Dataset items
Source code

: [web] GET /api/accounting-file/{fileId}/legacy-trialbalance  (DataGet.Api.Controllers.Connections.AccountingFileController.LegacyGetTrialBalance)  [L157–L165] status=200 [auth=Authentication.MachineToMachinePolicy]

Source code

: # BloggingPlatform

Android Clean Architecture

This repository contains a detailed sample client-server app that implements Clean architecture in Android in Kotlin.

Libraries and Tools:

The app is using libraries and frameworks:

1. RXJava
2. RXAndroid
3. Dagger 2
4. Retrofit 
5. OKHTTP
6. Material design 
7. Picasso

WHAT TO PRODUCE:
With no line skipped, repeat the records exactly.

RESPONSE:
Source code

: [web] GET /api/accounting-file/{fileId}/legacy-trialbalance  (DataGet.Api.Controllers.Connections.AccountingFileController.LegacyGetTrialBalance)  [L157–L165] status=200 [auth=Authentication.MachineToMachinePolicy]

Source code

: # BloggingPlatform

Android Clean Architecture

This repository contains a detailed sample client-server app that implements Clean architecture in Android in Kotlin.

Libraries and Tools:

The app is using libraries and frameworks:

1. RXJava
2. RXAndroid
3. Dagger 2
4. Retrofit 
5. OKHTTP
6. Material design 
7. Picasso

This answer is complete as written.